[This is Part 1 in an ongoing monthly series profiling America’s Progressive Developers.]

 

Miami, FL — In July of 2017, I announced the beginning of a Forbes series called America’s Progressive Developers, documenting the different forward-thinking builders I met while traveling cross-country. The initial two that I’m profiling—Carlos Fausto Miranda and Andrew Frey—are fitting first choices. They are young Miami developers who have limited portfolios, but expansive visions for how their city could look. Perhaps more importantly, they are some of Miami’s leading advocates for reversing the regulations that inhibit these visions — and the fruits of their advocacy are starting to show.

Fausto, who was born and raised in Miami to a Cuban refugee father and Italian mother, is owner of the realty and development firm Fausto Commercial Realty. The commercial, residential, and industrial properties he sells or leases are scattered, but his portfolio is focused primarily in Little Havana and Allapattah, two west-side immigrant neighborhoods.

Frey, a transplant from Massachusetts, first moved to Miami and worked for larger firms that built in the suburbs. In 2015, he started his own company, Tecela Real Estate Innovation, to focus on urban development. The company is developing two lots on the eastern edge of Little Havana that each contain eight small units.

 Fausto and Frey got involved in real estate because they are dyed-in-the-wool urbanists who want to see better density and design principles in Miami. They also want it to become more affordable, something that doesn’t have to be a contradiction, but often is in today’s urban America.  As Fausto explained over breakfast in Little Havana, the city teems with new immigrants arriving from around the world, but lacks adequate housing for them, causing Miami to grow expensive, with citywide median home prices increasing from $171,000 to $301,000 since 2011. According to a recent Forbes analysis, it has a 2.2% vacancy rate, making it the nation’s worst city for renters. In human terms, this means that such immigrants, who nowadays mostly come not just from Cuba, but Nicaragua, Honduras, The D.R., Colombia, and the rest of Latin America, must cram together in small multi-room apartments.

As both developers discovered early into their careers, though, the government worsens this problem.

Parking regulations here, only recently amended, once required that all buildings have 1.5 spaces per unit. This consumed space for potential housing, and made urban formats like micro-units uneconomical. Miami also still has anti-density regulations that limit the number of units that can go within given buildings. This stops today’s developers from emulating the built forms that first made so many of Miami’s historic neighborhoods special.

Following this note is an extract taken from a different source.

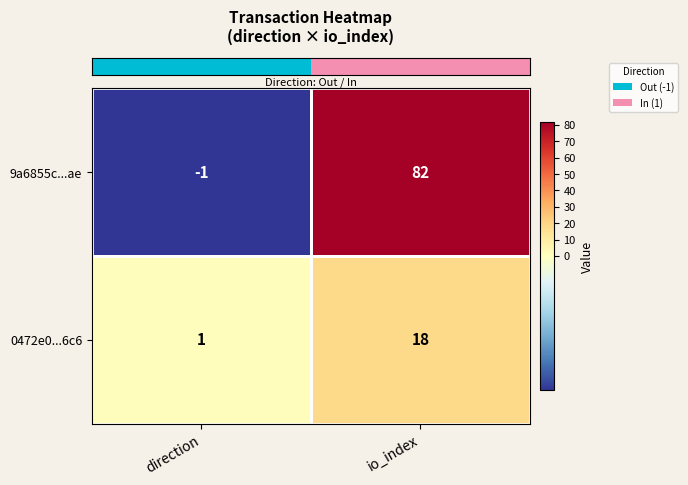

True or false: 9a6855c...ae has a value of -1 at direction.

True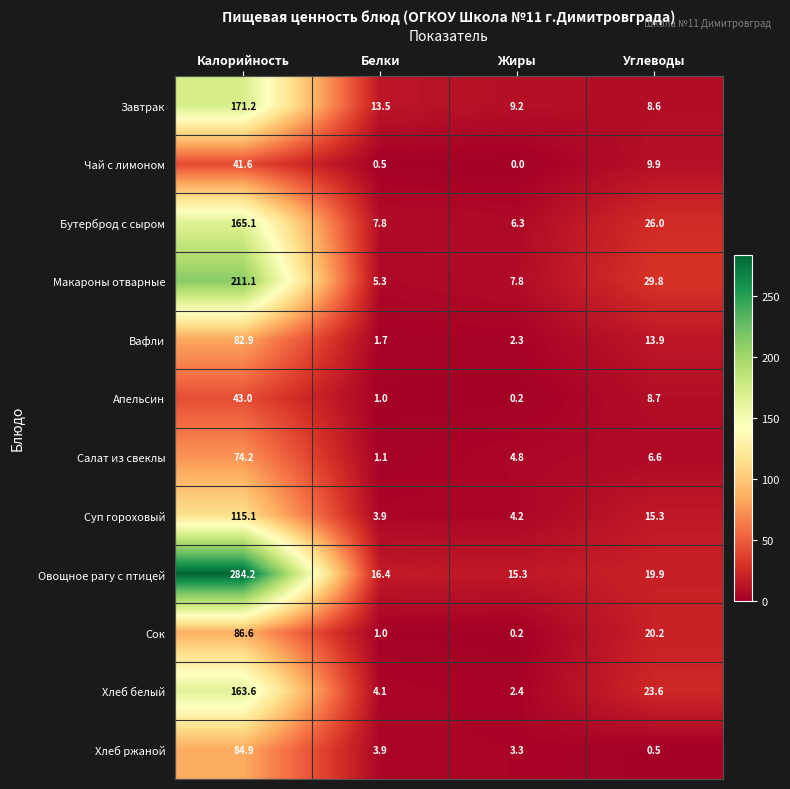

Between Калорийность and Углеводы, which series saw the biggest shift?

Овощное рагу с птицей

Take Little Havana, the historically Cuban neighborhood that is famous for its culture and street life. As Fausto explained, the building types that define the area are now technically illegal.

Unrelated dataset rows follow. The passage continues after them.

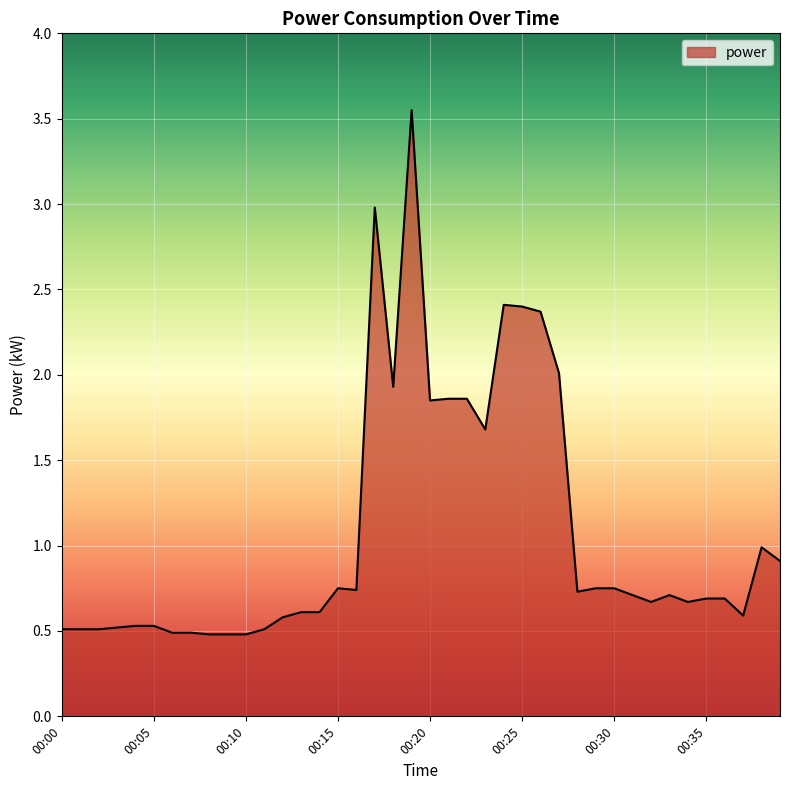

What is the minimum value shown in the chart?

0.5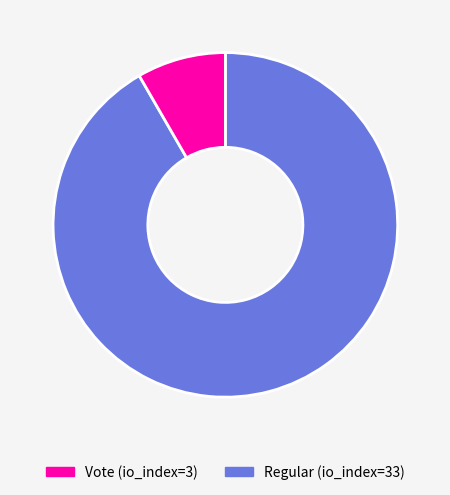

Is there a majority slice in this chart?

Yes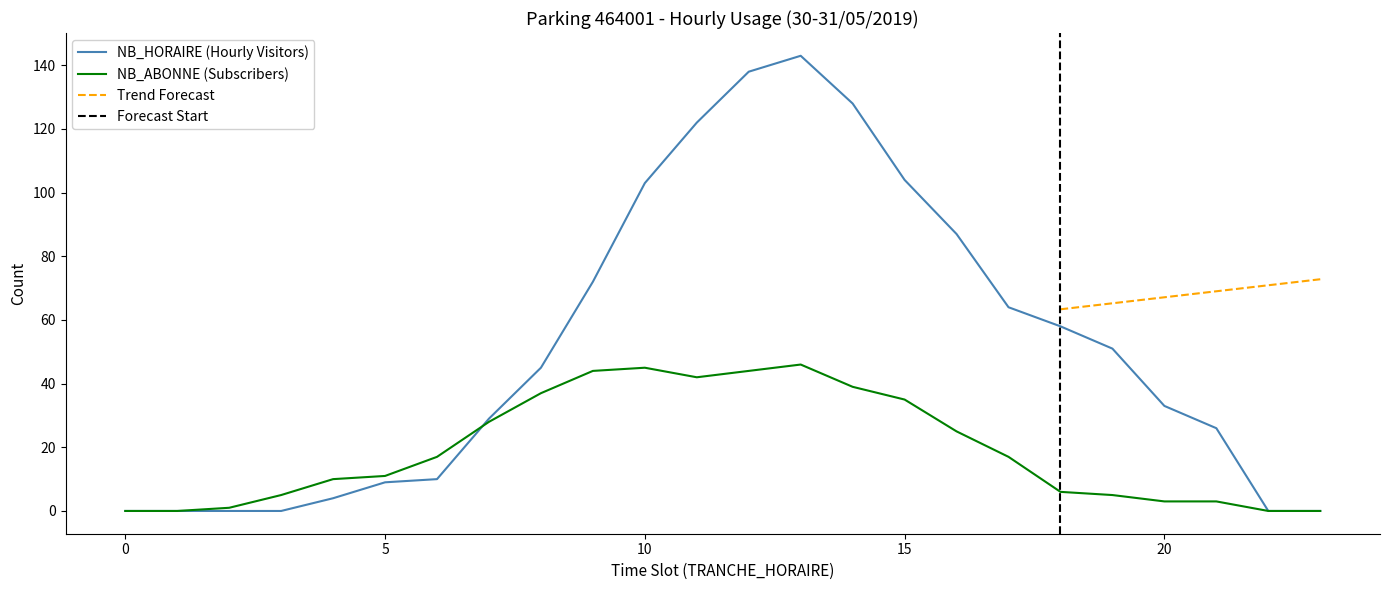

What is the value of the NB_HORAIRE point at the 17th from the left?

87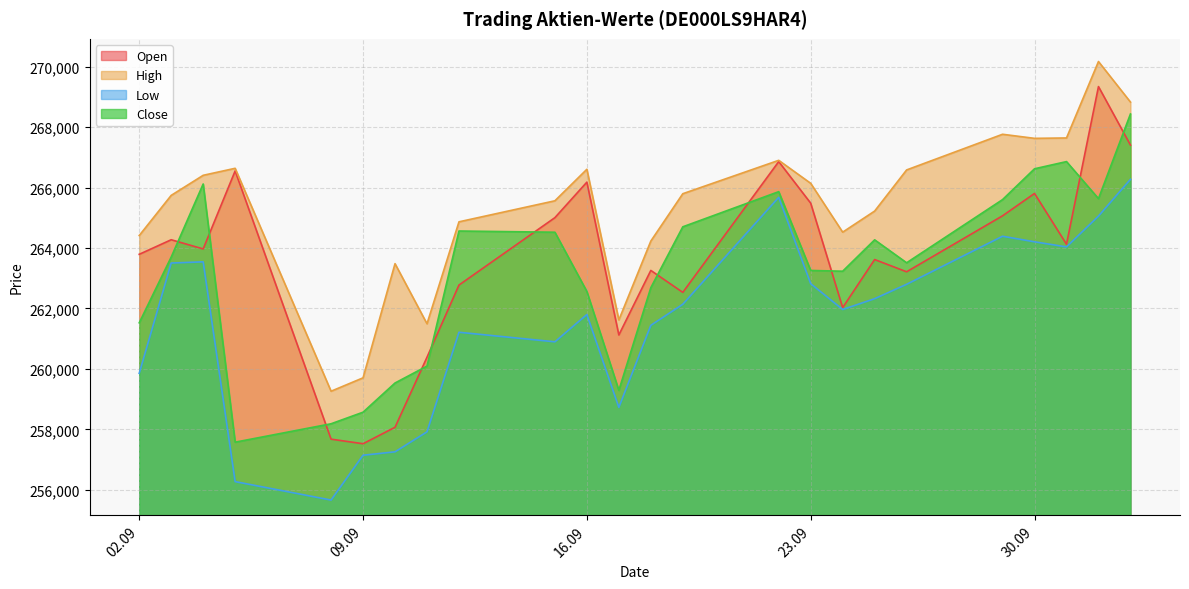

True or false: High has a value of 125517 at 01.10.2025.

False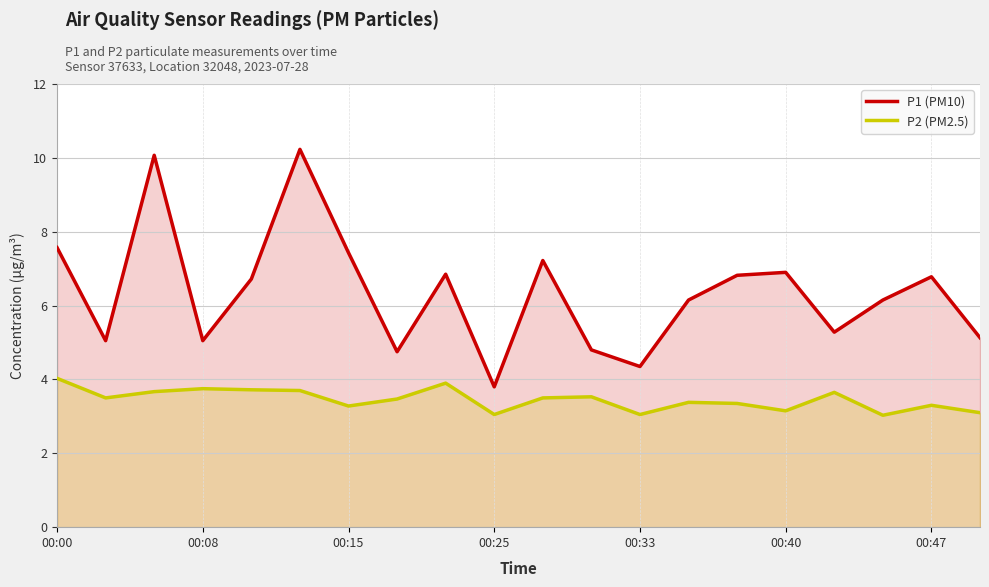

What is the minimum value for P1 (PM10)?

3.8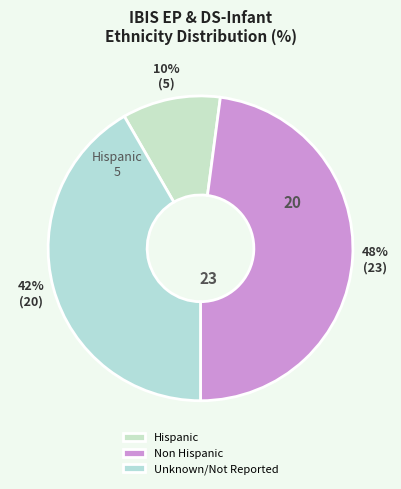

To the nearest percent, what portion does Unknown/Not Reported represent?

42%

The most architecturally prized buildings in the neighborhood are the 1920’s-built center-hallway buildings, built in a Spanish Revival, Mediterranean, or Mission style. Those tend to have 18 units, which roughly [equate] to 120-150 units per acre. Well, if you have an empty lot next to that building, more than likely it’s zoned T-4, which would only permit you to build 35 units per acre. You do the math, and, even assuming there’s no parking requirement, you’re building 4 units on that lot. So take that into consideration—the most prized buildings we have in the neighborhood…that contribute to the urban fabric of our city, and yet we cannot build those buildings today.

 

More crucially, it is worsening the affordability problem.

“Miami as a city is building an endless supply of palaces in the sky,” said Fausto, a trend that he enjoys, considering that he lives in one such building in the Brickell neighborhood. “But we’re not building in our medium to lower-income neighborhoods, and in particular we have an excess of small lots which are not being touched…And the reason they’re not being considered is because of the regulations that exist.”

He used his business as an example, noting that the vacant lots around Miami with “Fausto Commercial Realty” banners are the result of an uncertain and constrictive regulatory climate. But there are an alarming number of vacant lots everywhere in Miami–and they certainly aren’t all his. Fausto said that during conversations, he’s heard other developers cite Miami’s regulations as the reason they sit on, rather than improve, their underutilized properties.